Without a TV in my home, I haven’t been privy to the awesomeness that is Rachel Maddow until last night, in my hotel room in Little Rock. She was speaking with Richard Holbrooke, US special rep for Afghanistan and Pakistan. Maddow had recently visited Afghanistan to report on the front there, so of course, the topic of the interview was the ongoing war. Why am I blogging about war in the context of evaluation?
Maddow tells Holbrooke about the police forces she saw in Afghanistan, where, in January of THIS YEAR, they were exiting marksmen classes with a 30-35 percent accuracy rate. Then the US worked out some magical intervention that, after only a few months, rose the exit accuracy rates to 95 percent. Our allied forces are now much better at killing people. Whew.
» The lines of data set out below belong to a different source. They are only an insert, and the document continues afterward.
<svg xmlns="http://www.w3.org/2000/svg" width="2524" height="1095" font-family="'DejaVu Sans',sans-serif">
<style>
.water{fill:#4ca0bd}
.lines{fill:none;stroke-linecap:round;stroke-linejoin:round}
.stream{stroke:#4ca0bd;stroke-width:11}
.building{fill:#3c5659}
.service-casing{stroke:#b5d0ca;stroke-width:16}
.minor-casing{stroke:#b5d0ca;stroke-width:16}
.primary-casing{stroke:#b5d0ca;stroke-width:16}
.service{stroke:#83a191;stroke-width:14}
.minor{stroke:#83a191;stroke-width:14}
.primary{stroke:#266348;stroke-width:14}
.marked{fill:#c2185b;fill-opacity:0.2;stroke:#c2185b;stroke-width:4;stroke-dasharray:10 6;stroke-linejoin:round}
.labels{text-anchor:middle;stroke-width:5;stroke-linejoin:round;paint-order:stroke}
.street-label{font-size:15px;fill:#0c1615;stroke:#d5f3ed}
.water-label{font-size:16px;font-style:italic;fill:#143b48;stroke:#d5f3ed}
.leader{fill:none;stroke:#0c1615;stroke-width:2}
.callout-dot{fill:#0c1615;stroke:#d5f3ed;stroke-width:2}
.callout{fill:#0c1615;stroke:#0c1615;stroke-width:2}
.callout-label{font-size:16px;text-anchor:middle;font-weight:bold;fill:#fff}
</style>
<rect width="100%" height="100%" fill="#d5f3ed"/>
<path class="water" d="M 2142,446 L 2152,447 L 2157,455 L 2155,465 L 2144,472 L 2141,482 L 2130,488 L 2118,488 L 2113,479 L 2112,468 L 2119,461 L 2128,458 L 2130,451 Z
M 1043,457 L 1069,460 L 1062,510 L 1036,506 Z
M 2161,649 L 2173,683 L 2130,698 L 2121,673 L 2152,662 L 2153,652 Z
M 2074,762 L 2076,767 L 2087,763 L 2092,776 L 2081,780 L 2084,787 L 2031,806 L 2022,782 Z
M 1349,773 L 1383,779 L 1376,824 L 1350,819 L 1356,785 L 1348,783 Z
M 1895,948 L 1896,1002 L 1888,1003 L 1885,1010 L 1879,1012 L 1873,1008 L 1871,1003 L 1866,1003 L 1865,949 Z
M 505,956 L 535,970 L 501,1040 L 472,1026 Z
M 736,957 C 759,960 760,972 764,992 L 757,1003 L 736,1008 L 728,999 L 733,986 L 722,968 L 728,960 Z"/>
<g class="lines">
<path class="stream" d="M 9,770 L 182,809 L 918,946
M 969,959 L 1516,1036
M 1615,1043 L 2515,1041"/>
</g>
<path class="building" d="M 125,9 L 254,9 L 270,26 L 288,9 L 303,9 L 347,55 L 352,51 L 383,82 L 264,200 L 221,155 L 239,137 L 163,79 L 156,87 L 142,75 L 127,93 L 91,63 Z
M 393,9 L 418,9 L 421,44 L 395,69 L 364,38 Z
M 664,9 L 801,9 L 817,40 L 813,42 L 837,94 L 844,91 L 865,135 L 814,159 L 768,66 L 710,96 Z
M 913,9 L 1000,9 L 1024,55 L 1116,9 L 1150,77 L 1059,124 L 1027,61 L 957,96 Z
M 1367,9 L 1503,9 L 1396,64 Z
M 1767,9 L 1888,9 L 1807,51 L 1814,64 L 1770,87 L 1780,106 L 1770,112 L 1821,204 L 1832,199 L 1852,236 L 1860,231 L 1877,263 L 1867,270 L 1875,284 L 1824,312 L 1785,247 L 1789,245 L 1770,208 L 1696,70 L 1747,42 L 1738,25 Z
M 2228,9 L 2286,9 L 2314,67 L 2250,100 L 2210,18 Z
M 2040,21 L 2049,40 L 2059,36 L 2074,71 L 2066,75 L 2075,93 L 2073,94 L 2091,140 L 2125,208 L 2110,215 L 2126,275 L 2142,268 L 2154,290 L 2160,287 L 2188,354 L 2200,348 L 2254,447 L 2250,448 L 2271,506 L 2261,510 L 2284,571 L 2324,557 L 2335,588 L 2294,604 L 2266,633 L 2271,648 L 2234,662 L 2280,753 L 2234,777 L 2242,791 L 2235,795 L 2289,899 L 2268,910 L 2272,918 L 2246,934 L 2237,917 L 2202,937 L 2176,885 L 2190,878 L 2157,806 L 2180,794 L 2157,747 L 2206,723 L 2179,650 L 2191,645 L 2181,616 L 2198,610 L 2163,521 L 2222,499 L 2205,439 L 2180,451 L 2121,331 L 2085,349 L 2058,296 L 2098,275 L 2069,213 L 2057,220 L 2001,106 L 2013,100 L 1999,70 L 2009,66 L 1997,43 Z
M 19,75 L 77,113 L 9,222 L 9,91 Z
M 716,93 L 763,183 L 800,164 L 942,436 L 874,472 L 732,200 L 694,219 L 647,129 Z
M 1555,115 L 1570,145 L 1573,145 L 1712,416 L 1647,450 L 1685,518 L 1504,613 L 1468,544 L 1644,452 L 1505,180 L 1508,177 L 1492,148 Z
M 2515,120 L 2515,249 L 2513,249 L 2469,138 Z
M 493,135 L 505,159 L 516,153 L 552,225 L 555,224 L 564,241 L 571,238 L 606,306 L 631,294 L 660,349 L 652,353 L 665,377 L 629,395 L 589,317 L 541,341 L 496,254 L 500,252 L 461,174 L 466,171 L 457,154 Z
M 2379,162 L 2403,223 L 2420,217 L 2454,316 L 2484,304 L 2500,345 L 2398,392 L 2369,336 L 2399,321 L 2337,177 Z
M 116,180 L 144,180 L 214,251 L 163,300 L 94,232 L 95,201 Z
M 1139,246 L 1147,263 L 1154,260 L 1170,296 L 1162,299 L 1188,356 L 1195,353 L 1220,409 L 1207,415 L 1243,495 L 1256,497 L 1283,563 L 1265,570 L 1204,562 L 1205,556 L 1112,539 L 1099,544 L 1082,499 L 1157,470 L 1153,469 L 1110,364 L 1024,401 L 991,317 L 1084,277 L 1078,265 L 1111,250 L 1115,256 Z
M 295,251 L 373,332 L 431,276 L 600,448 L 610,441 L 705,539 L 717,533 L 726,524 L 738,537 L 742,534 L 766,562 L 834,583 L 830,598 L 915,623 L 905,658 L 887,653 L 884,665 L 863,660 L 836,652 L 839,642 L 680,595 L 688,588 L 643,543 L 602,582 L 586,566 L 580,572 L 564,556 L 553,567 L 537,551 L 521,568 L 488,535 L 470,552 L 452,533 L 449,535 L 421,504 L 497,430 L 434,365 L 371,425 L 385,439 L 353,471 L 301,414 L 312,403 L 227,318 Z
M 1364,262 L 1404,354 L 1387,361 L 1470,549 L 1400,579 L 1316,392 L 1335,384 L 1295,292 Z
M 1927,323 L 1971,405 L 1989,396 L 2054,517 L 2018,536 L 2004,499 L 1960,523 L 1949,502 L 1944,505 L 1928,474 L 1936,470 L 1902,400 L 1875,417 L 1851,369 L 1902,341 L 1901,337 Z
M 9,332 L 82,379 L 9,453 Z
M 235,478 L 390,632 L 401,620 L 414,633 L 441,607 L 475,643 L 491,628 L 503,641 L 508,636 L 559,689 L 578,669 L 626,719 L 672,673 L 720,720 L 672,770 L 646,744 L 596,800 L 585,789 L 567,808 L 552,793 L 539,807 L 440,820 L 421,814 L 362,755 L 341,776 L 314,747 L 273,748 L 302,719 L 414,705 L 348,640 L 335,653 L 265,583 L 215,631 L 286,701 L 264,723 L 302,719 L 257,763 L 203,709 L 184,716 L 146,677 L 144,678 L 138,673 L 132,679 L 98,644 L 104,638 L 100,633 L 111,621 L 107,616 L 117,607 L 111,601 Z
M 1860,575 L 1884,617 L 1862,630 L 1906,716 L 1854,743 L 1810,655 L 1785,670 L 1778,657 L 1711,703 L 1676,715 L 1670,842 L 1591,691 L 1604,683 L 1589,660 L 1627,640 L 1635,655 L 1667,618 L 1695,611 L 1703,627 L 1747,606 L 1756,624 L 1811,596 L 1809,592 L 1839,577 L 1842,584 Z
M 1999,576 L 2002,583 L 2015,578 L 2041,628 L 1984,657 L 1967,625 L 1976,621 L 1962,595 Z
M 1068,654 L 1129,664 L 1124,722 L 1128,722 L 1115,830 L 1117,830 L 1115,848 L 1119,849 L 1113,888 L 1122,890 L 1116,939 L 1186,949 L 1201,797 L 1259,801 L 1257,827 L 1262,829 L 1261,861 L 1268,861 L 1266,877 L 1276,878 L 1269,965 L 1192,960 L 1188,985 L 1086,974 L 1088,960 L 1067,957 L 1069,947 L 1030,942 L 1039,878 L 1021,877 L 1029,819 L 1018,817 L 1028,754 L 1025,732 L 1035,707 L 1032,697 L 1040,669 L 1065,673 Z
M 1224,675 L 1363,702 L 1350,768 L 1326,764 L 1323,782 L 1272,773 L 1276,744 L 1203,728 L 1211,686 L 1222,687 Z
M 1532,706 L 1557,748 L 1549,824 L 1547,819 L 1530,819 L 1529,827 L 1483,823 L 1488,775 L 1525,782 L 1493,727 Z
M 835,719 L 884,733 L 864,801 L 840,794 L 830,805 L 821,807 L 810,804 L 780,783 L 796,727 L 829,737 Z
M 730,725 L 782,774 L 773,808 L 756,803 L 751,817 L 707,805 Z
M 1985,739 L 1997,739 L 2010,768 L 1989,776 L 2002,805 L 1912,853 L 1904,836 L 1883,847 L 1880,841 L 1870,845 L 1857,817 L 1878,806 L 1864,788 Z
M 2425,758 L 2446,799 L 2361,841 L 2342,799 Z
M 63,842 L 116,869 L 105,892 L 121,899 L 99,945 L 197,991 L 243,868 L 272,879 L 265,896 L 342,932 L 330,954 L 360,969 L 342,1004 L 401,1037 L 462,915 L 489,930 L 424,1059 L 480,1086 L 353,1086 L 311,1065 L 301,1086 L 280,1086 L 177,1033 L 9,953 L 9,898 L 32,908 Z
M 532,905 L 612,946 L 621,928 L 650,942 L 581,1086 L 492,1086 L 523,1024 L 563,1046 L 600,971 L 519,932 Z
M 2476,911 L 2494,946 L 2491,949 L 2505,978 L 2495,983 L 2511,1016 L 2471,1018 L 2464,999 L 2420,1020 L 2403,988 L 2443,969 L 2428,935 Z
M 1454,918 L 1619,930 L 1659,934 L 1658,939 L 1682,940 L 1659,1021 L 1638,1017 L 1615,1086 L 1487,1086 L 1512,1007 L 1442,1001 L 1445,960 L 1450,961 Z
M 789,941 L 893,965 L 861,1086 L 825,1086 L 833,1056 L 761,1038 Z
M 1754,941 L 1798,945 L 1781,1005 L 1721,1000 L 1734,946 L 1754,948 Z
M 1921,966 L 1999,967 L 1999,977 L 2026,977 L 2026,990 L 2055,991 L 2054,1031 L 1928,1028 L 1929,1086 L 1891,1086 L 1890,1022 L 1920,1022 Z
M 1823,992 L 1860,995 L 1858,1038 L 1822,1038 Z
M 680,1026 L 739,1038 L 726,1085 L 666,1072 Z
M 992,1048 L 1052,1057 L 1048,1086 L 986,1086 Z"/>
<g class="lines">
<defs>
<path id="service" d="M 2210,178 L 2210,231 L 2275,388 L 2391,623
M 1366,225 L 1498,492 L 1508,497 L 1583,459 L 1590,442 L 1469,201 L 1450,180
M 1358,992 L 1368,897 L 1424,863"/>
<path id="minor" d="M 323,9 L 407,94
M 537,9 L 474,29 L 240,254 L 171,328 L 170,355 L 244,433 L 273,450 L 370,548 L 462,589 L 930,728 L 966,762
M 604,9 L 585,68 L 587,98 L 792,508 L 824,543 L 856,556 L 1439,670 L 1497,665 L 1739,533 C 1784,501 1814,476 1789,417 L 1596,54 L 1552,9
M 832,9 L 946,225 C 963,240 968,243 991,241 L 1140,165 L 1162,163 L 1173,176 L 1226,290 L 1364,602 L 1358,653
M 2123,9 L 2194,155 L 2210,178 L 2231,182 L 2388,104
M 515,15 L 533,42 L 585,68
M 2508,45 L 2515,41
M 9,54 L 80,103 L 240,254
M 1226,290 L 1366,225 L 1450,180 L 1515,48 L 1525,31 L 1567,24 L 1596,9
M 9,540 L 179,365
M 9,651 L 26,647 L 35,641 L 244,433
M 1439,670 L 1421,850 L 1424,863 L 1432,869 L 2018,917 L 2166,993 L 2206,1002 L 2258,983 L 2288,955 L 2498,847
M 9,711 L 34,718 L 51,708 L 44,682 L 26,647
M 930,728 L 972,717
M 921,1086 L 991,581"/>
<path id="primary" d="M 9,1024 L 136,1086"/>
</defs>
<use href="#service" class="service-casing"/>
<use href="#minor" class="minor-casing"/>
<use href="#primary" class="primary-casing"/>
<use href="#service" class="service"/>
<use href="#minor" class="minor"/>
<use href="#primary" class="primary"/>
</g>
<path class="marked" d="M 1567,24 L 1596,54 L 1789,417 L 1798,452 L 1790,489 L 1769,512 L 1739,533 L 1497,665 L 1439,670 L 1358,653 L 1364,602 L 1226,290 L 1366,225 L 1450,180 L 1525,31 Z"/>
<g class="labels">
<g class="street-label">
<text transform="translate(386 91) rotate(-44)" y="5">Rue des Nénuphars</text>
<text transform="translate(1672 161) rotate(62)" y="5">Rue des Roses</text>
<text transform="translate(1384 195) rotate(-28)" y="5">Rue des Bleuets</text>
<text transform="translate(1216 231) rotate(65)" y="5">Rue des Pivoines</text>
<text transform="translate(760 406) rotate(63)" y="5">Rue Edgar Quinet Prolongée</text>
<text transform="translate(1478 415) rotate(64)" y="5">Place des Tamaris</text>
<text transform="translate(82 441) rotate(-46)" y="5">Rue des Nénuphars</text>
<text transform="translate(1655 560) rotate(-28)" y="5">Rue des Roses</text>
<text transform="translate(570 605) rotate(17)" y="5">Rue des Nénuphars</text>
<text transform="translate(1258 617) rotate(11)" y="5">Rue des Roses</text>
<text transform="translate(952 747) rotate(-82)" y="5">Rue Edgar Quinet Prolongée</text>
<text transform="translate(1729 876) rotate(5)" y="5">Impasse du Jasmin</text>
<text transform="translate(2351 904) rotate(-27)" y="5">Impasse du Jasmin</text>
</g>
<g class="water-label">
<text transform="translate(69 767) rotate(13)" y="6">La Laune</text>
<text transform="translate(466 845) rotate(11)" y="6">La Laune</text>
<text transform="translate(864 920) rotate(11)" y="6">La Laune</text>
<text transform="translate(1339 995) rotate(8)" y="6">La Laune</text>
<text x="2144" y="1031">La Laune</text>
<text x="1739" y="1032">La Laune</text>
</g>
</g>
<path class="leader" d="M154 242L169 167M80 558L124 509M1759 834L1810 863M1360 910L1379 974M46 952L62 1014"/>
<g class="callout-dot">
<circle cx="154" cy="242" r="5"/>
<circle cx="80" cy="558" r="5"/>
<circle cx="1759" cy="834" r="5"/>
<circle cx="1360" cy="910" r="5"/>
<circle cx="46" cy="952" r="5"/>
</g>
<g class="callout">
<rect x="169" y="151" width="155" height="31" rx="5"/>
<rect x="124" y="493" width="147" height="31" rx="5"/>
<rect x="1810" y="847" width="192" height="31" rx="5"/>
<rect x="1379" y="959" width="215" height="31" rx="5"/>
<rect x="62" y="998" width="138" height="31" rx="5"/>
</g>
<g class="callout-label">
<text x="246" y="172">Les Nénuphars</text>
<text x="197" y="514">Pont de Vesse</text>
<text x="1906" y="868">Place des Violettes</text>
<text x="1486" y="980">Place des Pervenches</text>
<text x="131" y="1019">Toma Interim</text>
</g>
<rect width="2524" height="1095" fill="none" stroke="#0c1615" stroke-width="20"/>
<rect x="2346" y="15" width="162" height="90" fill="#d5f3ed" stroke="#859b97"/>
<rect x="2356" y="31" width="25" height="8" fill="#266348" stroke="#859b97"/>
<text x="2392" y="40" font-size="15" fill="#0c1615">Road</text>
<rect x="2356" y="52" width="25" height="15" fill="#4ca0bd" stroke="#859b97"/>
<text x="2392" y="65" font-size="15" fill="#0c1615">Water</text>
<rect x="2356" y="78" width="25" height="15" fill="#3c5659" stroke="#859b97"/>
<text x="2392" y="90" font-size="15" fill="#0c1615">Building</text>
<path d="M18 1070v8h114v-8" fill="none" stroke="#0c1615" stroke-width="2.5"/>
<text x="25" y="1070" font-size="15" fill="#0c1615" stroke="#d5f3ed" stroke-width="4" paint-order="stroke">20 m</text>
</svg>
But the clincher was when Maddow, only half-rhetorically, asks her guest: What the hell have we been doing there for the last eight years???
How did was the situation allowed to go so long with such poor performance, at the expense of thousands of lives and billions of taxpayer dollars? Well?
A lack of evaluation got us there, of course. It was the simple fact that no one took the care to collect and/or use data on the accuracy of marksmen skills.
But much like any social service intervention that promises a lot and shows early signs of success, we still have work to do. A single posttest is necessary but insufficient. Continued evaluation will be needed to demonstrate that the skill levels have been maintained two months, six months, one year down the road. The story is not yet complete, Ms. Maddow. Keep asking the hard questions.